Don’t Divide the World Between Democracies and Autocracies

There are better ways to face our challenges than pushing for ideological blocs.

Throughout history, the United States has exhibited a predisposition to bifurcate an extraordinarily multi-faceted and complicated world in order to make sense of it. During the Cold War, the core purpose of U.S. grand strategy revolved around containing the Soviet Union and combatting communism in every region of the world. Post-9/11, Washington became a town hell-bent on waging war against transnational terrorism. President George W. Bush’s Freedom Agenda, enacted in 2005, was powered by the theory that spreading democracy globally was the chief antidote to tyranny in our world. Today, China has replaced terrorism as the one global threat lawmakers and policymakers can rally against.

President Joe Biden is continuing this tradition. Much like his predecessors, Biden not only cherishes democratic governance at home, but is firmly convinced that it’s the answer to competing against Washington’s two largest autocratic foes: China and Russia. During the campaign, Biden promised to organize a Summit For Democracy to “renew the spirit and shared purpose of the nations of the free world.” In his news conference last week, Biden raised concern about the decline of democracy worldwide and how it was in the U.S. interest to prove to the world that democracy in fact works. “I predict to you your children or grandchildren are going to be doing their doctoral thesis on the issue of who succeeded, autocracy or democracy,” Biden said, “because that is what is at stake.”
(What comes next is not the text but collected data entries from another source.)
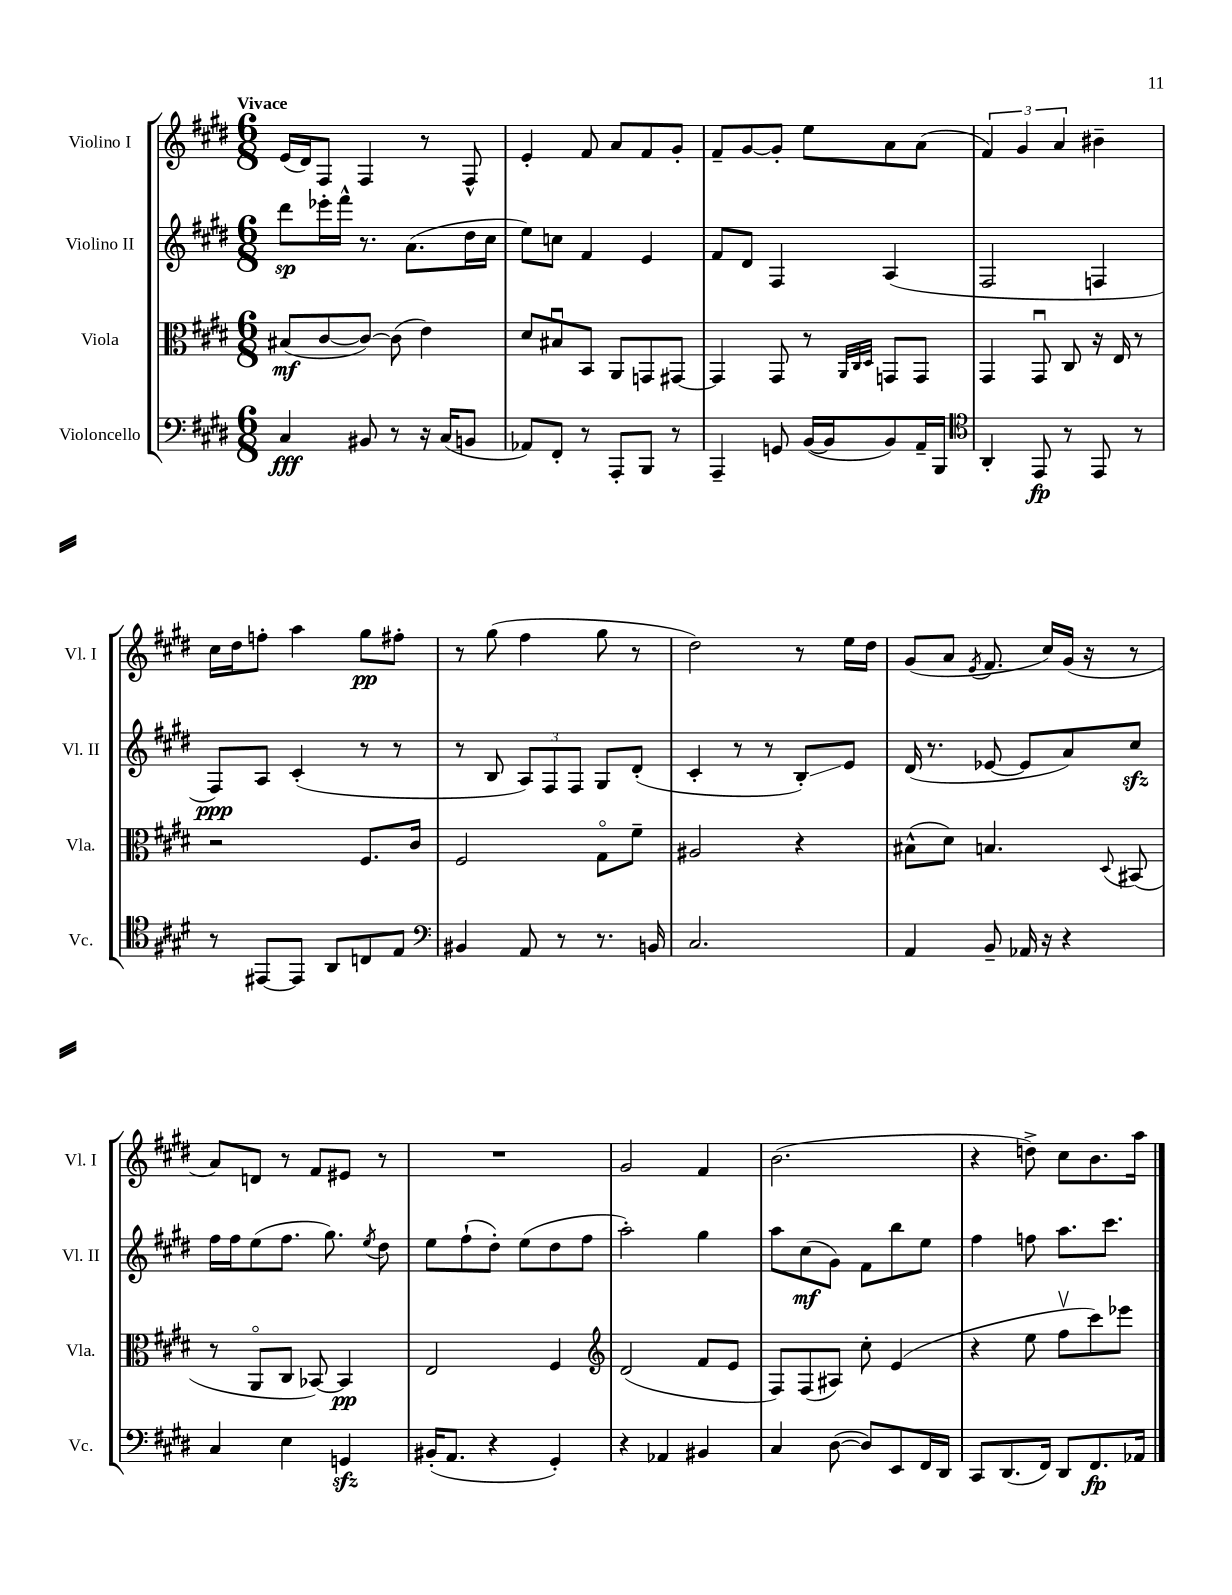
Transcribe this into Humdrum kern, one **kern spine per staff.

**kern	**kern	**kern	**kern
*staff4	*staff3	*staff2	*staff1
*clefF4	*clefC3	*clefG2	*clefG2
*k[f#c#g#d#]	*k[f#c#g#d#]	*k[f#c#g#d#]	*k[f#c#g#d#]
*M6/8	*M6/8	*M6/8	*M6/8
4C#/	(8B#/L	8ddd#\L	(16e/LL
.	.	.	16d#/J)
.	[8c#/	16eee-'\L	8F#/J
.	.	16fff#^^\JJ	.
8BB#/	8c#/_J)	8.r	4F#/
8r	(8c#\]	.	.
.	.	(8.a\L	.
16r	4e\)	.	8r
(16C#/LK	.	.	.
8BB/J	.	16dd#\L	8F#^^/
.	.	16cc#\JJ	.
=	=	=	=
8AA-/L)	8d#/L	8ee\L)	4e'/
8FF#'/J	8B#u/	8cc\J	.
8r	8BB/J	4f#/	8f#/
8AAA'/L	8AA/L	.	8a/L
8BBB/J	8GG/	4e/	8f#/
8r	[8GG#/J	.	8g#'/J
=	=	=	=
4AAA~/	4GG#/]	8f#/L	8f#~/L
.	.	8d#/J	[8g#/
8GG/	8GG#/	4F#/	8g#'/]J
([16BB/LL	8r	.	8ee\L
16BB/]J	.	.	.
.	32qqAA/LLL	.	.
.	32qqC#/	.	.
.	32qqD#/JJJ	.	.
8BB/)	8GG/L	(4A/	8a\
16AA~/L	8GG/J	.	(8a\J
16BBB/JJ	.	.	.
=	=	=	=
*clefC4	*	*	*
4AA'/	4GG#/	2F#/	6f#/)
.	.	.	6g#/
8EE/	8GG#u/	.	.
.	.	.	6a/
8r	8C#/	.	.
8EE/	16r	4F/	4b#~\
.	16E/	.	.
8r	8r	.	.
=	=	=	=
8r	2r	8F#/L)	16cc#\LL
.	.	.	16dd#\J
[8EE#/L	.	8A/J	8ff'\J
8EE#/]J	.	(4c#'/	4aa\
8AA/L	.	.	.
8C/	8.F#/L	8r	8gg#\L
8E/J	.	8r	8ff#'\J
.	16c#/Jk	.	.
=	=	=	=
*clefF4	*	*	*
4BB#/	2F#/	8r	8r
.	.	8B/	(8gg#\
8AA/	.	12A/L)	4ff#\
.	.	12F#/	.
8r	.	.	.
.	.	12F#/J	.
8.r	8G#o\L	8G#/L	8gg#\
.	8f#~\J	(8d#'/J	8r
16BB/	.	.	.
=	=	=	=
2.C#/	2A#/	4c#'/	2dd#\)
.	.	8r	.
.	.	8r	.
.	4r	8B'/L)	8r
.	.	8e/J	16ee\LL
.	.	.	16dd#\JJ
=	=	=	=
4AA/	(8B#^^\L	(16d#/	(8g#/L
.	.	8.r	.
.	8d#\J)	.	8a/J
.	.	.	8qe/
8BB~/	4.B/	[8e-/	8.f#/
16AA-/	.	8e-/]L	.
16r	.	.	16cc#/LL)
4r	.	8a/)	(16g#/JJ
.	.	.	16r
.	8qqD#/	.	.
.	(8BB#/	8cc#/J	8r
=	=	=	=
4C#/	8r	16ff#\LL	8a/L)
.	.	16ff#\J	.
.	8AAo/L	(8ee\	8d/J
4E\	8C#/J	8.ff#\J	8r
.	[8BB-/)	.	8f#/L
.	.	8.gg#\)	.
4GG/	4BB-/]	.	8e#/J
.	.	8qee/	.
.	.	8dd#\	8r
=	=	=	=
(16BB#'/LK	2E/	8ee\L	2.r
8.AA/J	.	.	.
.	.	(8ff#`\	.
4r	.	8dd#'\J)	.
.	.	(8ee\L	.
4GG#'/)	4F#/	8dd#\	.
.	.	8ff#\J	.
=	=	=	=
*	*clefG2	*	*
4r	(2d#/	2aa'\)	2g#/
4AA-/	.	.	.
4BB#/	8f#/L	4gg#\	4f#/
.	8e/J	.	.
=	=	=	=
4C#/	8F#/L)	8aa\L	(2.b\
.	(8F#/	(8cc#\	.
([8D#\	8A#/J)	8g#\J)	.
8D#/]L)	8cc#'\	8f#\L	.
8EE/	(4e/	8bb\	.
16FF#/L	.	8ee\J	.
16DD#/JJ	.	.	.
=	=	=	=
8CC#/L	4r	4ff#\	4r
(8.DD#/	.	.	.
.	8ee\	8ff\	8dd^\)
16FF#/Jk)	.	.	.
8DD#/L	8ff#v\L	8.aa\L	8cc#\L
8.FF#/	8ccc#\)	.	8.b\
.	.	8.ccc#\J	.
.	8eee-\J	.	.
16AA-/Jk	.	.	16aa\Jk
==	==	==	==
*-	*-	*-	*-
Yet amid the consensus against China, Russia, Iran, Venezuela, and every other power the United States has gripes with, the most important questions are being shoved to the side. Is dividing the world between democracies and autocracies really the best bet for U.S. foreign policy? Is forming an anti-authoritarian bloc the most efficient and least costly strategy to meet what are in reality quite limited U.S. foreign policy objectives? What are the consequences, intended and unintended, of such a strategy?

There are several reasons to think the Biden administration’s preference for a global pro-democracy agenda may not be the best course of action for the U.S.

First, there are examples in recent history when an us-vs.-them framework produced calamitous costs to U.S. power and prosperity. While the Cold War may have ended on America’s terms, with the Soviet Union dead and communism a floundering ideology, the Cold War mentality also generated ideas like the domino theory: the notion that failing to stop communism in one country would inevitably lead to communism sinking its teeth into others. It’s an ideology that drove successive U.S. administrations to deploy hundreds of thousands of U.S. troops into Vietnam, a strategic backwater in Southeast Asia highly adverse to foreign meddling. Seven years of ground combat resulted in more than 58,000 U.S. deaths, tens of billions of dollars in expenditure, and a U.S. Army broken and demoralized. The 2003 invasion and occupation of Iraq, motivated by the noble but naïve urge to rid the Middle East of tyranny and oppression, was less destructive to the U.S. military but no less harmful to America’s long-term strength.

Nobody is predicting a similar military or ideological conflict against China, of course. But neither can anyone be confident that following a democracy-vs.-autocracy script will be smooth or lead to unequivocal success for the United States.

Forming two distinct ideological blocs, as the Biden administration appears to propose, will make diplomacy on common threats more difficult, particularly in a world where challenges are increasingly transnational in nature. As David Adler and Stephen Wertheim wrote in The Guardian in December, “The commanding crises of our century cannot be found in the conflict between countries. Instead, they are common among them.” A bifurcated world between a U.S.-led democratic order on one side and a China-Russia-led autocratic order on the other tends to harden sentiments on both sides and limit space for cooperation. Over time, even the most simple but critical aspects of statecraft like agreements on tension reduction become insurmountable hurdles. A coalition of democracies pitted against a coalition of autocracies is the very opposite of the realism U.S. foreign policy so desperately requires—one that allows countries with different belief systems to collaborate on shared problems.

Finally, the more Washington insists on a global democratic order, the more likely others who don’t buy into it will cement coalitions of their own in order to limit U.S. power and influence. Russia and China, two neighbors who are traditionally wary of the other’s intentions in Asia, are becoming more intertwined at the same time Washington is seeking to contain both simultaneously. Moscow and Beijing are cooperating in more fields with more frequency, from exploring ways to bypass the U.S.-led financial system to engaging in joint military exercises and air patrols. While we shouldn’t overstate the possibility of a formal China-Russia alliance, U.S. policymakers shouldn’t be numb to these developments either.

We may want an easy solution to a complex problem. Foreign affairs, however, is very often a business where pursuing easy solutions with simple frames of reference can create even more problems. U.S. foreign policy should not be dogmatic, but flexible. Otherwise, Washington risks tying one hand behind its back.

Daniel R. DePetris is a fellow at Defense Priorities and a foreign affairs columnist at Newsweek.